這兩個方法都是可行的想法,但是沒有幫助到最一開始的目的,這裡我用的是,kalloc() 發現沒有 memory 可以用的時候

  • steal CPU 0 的 page 數量的一半
void *
kalloc(void)
{
  int id;
  int victim;
  struct run *r;
  struct run *slow;
  struct run *prevslow = 0;
  struct run *fast;

  push_off();
  id = cpuid();
  pop_off();
  acquire(&kmem[id].lock);
  r = kmem[id].freelist;
  if (r) {
    kmem[id].freelist = r->next;
    release(&kmem[id].lock);
    memset((char*)r, 5, PGSIZE); // fill with junk
    return (void*)r;
  } 
  release(&kmem[id].lock);

  for (victim = 0; victim < NCPU; victim++) {
    if (victim == id)
      continue;
    acquire(&kmem[victim].lock);
    if (kmem[victim].freelist) {
      fast = slow = kmem[victim].freelist;
      while (fast && fast->next) {
        prevslow = slow;
        slow = slow->next;
        fast = fast->next->next;
      }
      if (!prevslow) {
        r = kmem[victim].freelist;
        kmem[victim].freelist = (struct run *) 0;
      } else {
        r = slow;
        prevslow->next = (struct run *) 0;
      }

      acquire(&kmem[id].lock);
      kmem[id].freelist = r->next;
      release(&kmem[id].lock);
      release(&kmem[victim].lock);

      memset((char*)r, 5, PGSIZE); // fill with junk
      return (void*)r;
    }
    release(&kmem[victim].lock);
  }
  return (void *) 0;
}

實做過程中間覺得 acquire()release() 的時機真的需要想清楚,尤其是不同的分支都要顧慮到,不然還蠻容易漏掉的。

Buffer cache (hard)

If multiple processes use the file system intensively, they will likely contend for bcache.lock, which protects the disk block cache in kernel/bio.c. bcachetest creates several processes that repeatedly read different files in order to generate contention on bcache.lock; its output looks like this (before you complete this lab):

這裡的情況是說假設有很多的 process 在使用 file system 這時候的 bcache.lock (用來保護 disk block 的 lock) 會被激烈的被搶奪,bcachetest 製造了這個 bcache.lock 的 contention 的情形

$ bcachetest
start test0
test0 results:
--- lock kmem/bcache stats
lock: kmem: #test-and-set 0 #acquire() 33035
lock: bcache: #test-and-set 16142 #acquire() 65978
--- top 5 contended locks:
lock: virtio_disk: #test-and-set 162870 #acquire() 1188
lock: proc: #test-and-set 51936 #acquire() 73732
lock: bcache: #test-and-set 16142 #acquire() 65978
lock: uart: #test-and-set 7505 #acquire() 117
lock: proc: #test-and-set 6937 #acquire() 73420
tot= 16142
test0: FAIL
start test1
test1 OK

這裡要注意的是 bcache.lock 的 contention 過高

Modify the block cache so that the number of acquire loop iterations for all locks in the bcache is close to zero when running bcachetest.
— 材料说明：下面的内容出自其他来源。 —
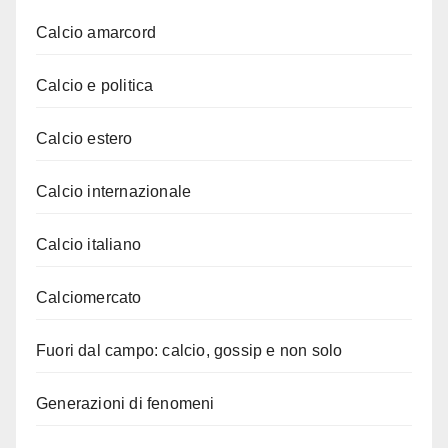
Calcio amarcord
Calcio e politica
Calcio estero
Calcio internazionale
Calcio italiano
Calciomercato
Fuori dal campo: calcio, gossip e non solo
Generazioni di fenomeni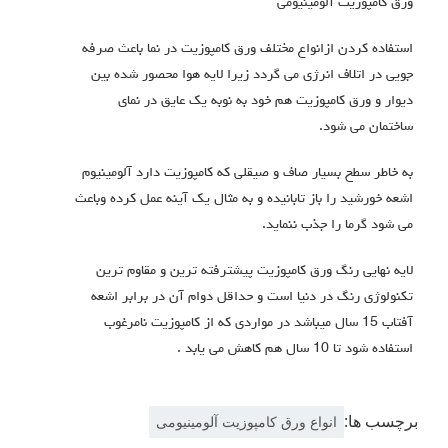
ورق کامپوزیت آلومینیومی
استفاده کردن ازانواع مختلف ورق کامپوزیت در نما باعث صرفه
جویی در اتلاف انرژی می گردد زیرا لایه هوا محصور شده بین
دیوار و ورق کامپوزیت هم خود به نوبه یک عایق در نمای
ساختمان می شود.
به خاطر سطح بسیار صاف و صیقلی که کامپوزیت دارد آلومینیوم
اشعه خورشید را باز تابانیده و به مثال یک آینه عمل کرده وباعث
می شود گرما را جذب ننماید.
لایه نهایی رنگ ورق کامپوزیت پیشترفته ترین و مقاوم ترین
تکنولوژی رنگ در دنیا است و حداقل دوام آن در برابر اشعه
آفتاب 15 سال میباشد در مواردی که از کامپوزیت نامرغوب
استفاده شود تا 10 سال هم کاهش می یابد .
برچسب ها:
انواع ورق کامپوزیت آلومینیومی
Ideally the sum of the counts for all locks involved in the block cache should be zero, but it’s OK if the sum is less than 500. Modify bget and brelse so that concurrent lookups and releases for different blocks that are in the bcache are unlikely to conflict on locks (e.g., don’t all have to wait for bcache.lock). You must maintain the invariant that at most one copy of each block is cached. When you are done, your output should be similar to that shown below (though not identical). Make sure usertests -q still passes. make grade should pass all tests when you are done.

題目要我們更改

我猜根據 lock 多,可以獲得較多 concurrency 的原則,應該是可以透過增加 lock 來減少 contention 的數量

  • Read the description of the block cache in the xv6 book (Section 8.1-8.3).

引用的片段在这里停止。